Tjembé Rèd


Vendredi 10 décembre à Lyon, Marine Le Pen aurait déclaré, selon les sites Internet d’information E-llico.com et 360.ch : «J’entends de plus en plus de témoignages sur le fait que dans certains quartiers, il ne fait pas bon être femme, ni homosexuel, ni juif, ni même français ou blanc», en marge de sa diatribe anti-musulmane dans laquelle elle a comparé les «prières de rues» de musulmans à une «occupation» en faisant un parallèle avec la Seconde guerre mondiale.

Tjenbé Rèd (association afro-caribéenne de lutte contre les homophobies, les racismes & le sida) dénonce le cynisme et l’opportunisme de tels propos, pour le moins surprenants dans la bouche de cette représentante d’un parti politique d’extrême droite qui se distingue, depuis bientôt 40 ans, par ses positions constamment xénophobes, certes, mais également sexistes, homophobes ou antijuives.

Depuis bientôt 40 ans, le Front national exacerbe les divisions de la société française pour mieux s’en nourrir.

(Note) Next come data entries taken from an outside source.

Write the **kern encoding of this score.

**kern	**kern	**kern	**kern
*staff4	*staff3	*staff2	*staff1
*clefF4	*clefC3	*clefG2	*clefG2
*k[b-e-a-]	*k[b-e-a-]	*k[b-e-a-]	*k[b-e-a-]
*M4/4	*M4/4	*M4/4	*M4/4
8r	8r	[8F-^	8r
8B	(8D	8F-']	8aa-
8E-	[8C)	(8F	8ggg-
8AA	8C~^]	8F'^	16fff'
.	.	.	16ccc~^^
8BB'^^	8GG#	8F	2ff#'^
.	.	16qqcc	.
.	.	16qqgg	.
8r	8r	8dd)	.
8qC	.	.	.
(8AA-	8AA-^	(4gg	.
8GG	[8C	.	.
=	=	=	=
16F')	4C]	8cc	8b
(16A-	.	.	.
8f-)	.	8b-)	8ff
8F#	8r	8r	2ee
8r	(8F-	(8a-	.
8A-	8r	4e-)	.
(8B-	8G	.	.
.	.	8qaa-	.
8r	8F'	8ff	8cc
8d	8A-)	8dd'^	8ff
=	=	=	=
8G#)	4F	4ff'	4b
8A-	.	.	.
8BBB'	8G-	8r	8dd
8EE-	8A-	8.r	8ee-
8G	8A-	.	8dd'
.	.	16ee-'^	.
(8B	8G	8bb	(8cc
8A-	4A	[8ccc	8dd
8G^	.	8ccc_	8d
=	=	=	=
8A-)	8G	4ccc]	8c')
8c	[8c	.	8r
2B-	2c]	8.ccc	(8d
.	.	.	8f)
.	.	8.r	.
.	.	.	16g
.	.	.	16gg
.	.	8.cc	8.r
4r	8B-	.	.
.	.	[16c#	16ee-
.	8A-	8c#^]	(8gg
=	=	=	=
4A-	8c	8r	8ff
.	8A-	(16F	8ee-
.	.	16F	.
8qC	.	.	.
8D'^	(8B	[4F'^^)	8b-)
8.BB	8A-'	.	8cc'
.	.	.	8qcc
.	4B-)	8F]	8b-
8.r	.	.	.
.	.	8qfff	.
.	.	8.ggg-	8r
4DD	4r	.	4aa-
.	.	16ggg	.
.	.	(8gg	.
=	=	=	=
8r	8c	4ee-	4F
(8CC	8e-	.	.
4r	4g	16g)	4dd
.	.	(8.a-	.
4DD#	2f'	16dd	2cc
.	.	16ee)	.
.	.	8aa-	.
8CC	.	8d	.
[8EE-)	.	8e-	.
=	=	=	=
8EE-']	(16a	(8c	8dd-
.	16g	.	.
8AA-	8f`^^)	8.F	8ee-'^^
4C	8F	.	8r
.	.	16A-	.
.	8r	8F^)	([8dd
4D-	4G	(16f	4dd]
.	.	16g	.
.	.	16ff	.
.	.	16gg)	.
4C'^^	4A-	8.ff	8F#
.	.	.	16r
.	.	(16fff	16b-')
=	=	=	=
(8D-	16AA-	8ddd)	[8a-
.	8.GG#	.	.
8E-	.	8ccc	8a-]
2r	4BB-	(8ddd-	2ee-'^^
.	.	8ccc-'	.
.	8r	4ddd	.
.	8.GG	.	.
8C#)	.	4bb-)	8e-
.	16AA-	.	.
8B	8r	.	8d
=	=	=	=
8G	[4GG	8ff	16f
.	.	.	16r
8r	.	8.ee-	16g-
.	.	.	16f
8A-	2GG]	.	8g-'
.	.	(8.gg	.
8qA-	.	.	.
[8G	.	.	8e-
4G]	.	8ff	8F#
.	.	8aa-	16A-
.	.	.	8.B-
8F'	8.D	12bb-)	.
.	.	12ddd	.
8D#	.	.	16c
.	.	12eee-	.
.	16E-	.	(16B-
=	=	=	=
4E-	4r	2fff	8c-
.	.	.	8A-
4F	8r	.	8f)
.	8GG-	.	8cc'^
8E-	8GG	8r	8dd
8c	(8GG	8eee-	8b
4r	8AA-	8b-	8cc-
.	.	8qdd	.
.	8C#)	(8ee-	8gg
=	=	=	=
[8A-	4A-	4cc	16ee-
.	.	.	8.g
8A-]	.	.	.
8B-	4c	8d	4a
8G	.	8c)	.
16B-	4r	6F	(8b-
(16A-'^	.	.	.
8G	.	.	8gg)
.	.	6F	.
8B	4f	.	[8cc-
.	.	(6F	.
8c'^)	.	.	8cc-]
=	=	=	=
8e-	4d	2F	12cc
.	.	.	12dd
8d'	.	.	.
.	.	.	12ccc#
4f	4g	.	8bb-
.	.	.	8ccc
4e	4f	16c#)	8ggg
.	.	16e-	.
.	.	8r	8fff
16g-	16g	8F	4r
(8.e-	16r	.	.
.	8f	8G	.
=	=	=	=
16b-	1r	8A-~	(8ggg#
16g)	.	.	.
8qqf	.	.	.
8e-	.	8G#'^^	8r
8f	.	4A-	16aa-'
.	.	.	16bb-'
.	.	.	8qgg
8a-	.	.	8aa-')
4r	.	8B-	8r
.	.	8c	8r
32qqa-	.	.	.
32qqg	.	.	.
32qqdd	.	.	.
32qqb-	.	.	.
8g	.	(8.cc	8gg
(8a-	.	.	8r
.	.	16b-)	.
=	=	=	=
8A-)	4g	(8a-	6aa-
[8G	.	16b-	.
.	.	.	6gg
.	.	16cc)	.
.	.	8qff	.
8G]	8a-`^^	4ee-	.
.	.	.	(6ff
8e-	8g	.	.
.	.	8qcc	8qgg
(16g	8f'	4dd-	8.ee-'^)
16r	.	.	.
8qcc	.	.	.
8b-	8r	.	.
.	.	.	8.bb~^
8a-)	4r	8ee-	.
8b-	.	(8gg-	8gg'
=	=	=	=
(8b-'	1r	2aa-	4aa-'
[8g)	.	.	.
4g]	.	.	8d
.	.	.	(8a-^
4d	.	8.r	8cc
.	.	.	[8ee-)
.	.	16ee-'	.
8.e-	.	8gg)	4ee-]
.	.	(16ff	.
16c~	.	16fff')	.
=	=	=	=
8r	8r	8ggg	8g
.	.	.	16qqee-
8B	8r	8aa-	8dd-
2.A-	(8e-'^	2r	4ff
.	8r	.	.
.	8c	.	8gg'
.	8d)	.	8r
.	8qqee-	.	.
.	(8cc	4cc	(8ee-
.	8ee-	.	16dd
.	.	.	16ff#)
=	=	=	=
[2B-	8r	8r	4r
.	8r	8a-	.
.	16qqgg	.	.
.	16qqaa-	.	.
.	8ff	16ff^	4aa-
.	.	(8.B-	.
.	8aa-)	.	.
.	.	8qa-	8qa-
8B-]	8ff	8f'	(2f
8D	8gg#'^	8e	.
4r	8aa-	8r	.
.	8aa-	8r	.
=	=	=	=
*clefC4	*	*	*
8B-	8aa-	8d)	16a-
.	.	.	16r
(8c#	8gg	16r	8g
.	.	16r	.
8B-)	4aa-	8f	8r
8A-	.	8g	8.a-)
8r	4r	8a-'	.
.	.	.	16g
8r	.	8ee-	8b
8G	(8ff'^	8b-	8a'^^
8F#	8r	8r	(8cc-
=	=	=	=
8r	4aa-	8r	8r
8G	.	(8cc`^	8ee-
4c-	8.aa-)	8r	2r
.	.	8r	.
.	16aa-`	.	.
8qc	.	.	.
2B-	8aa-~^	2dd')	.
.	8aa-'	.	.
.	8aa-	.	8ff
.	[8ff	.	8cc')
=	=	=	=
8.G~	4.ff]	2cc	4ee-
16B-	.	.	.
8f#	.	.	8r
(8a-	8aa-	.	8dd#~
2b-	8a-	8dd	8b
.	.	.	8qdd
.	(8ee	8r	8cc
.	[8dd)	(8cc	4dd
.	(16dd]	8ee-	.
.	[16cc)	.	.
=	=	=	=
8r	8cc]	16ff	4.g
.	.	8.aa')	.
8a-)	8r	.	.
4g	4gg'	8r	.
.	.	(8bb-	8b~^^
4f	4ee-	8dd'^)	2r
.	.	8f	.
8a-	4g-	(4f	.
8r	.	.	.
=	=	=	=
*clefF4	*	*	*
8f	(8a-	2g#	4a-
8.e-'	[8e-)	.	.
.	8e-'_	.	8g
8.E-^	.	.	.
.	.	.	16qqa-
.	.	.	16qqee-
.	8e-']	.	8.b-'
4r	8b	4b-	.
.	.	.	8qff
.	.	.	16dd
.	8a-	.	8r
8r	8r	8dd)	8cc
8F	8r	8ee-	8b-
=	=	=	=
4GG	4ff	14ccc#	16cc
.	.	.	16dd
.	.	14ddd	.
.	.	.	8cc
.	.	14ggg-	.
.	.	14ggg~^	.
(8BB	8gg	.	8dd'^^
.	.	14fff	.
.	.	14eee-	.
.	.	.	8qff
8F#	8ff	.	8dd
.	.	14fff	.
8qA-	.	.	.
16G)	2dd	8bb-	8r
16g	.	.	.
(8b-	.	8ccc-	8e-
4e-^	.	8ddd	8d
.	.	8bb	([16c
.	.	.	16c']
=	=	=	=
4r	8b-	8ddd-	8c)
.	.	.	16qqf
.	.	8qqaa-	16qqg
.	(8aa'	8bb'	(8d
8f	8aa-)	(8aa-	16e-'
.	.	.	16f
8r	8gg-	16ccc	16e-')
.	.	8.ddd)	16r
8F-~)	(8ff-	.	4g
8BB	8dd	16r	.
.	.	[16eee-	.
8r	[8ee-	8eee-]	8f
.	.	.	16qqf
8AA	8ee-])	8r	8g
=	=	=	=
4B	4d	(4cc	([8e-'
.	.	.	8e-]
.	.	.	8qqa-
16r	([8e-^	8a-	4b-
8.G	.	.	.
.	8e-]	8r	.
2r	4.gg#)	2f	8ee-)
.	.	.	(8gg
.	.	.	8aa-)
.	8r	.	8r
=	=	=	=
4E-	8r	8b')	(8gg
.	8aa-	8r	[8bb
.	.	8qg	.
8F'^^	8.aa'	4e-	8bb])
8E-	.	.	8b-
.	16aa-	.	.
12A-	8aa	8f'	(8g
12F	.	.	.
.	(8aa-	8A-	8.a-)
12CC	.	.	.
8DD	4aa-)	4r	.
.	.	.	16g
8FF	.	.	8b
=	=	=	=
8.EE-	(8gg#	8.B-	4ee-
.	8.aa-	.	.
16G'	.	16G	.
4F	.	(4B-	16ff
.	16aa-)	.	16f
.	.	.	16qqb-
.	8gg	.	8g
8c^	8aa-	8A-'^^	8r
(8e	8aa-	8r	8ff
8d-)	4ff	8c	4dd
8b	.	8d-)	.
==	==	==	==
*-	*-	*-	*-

Tjenbé Rèd réaffirme son entière solidarité avec les personnes LGBT (lesbiennes, gaies, bi & trans) de confession musulmane, nombreuses parmi ses adhérent/es et sympathisant/es. Plus largement, Tjenbé Rèd appelle les personnes LGBT à ne pas se laisser berner par les stratégies politiciennes qui, en opposant les minorités aux minorités, visent uniquement à les maintenir toutes en marge de l’égalité républicaine.

Comme nous l’affirmons depuis notre fondation le 1er mai 2007, le combat contre les homophobies est inséparable de celui mené contre les discriminations et notamment contre les racismes.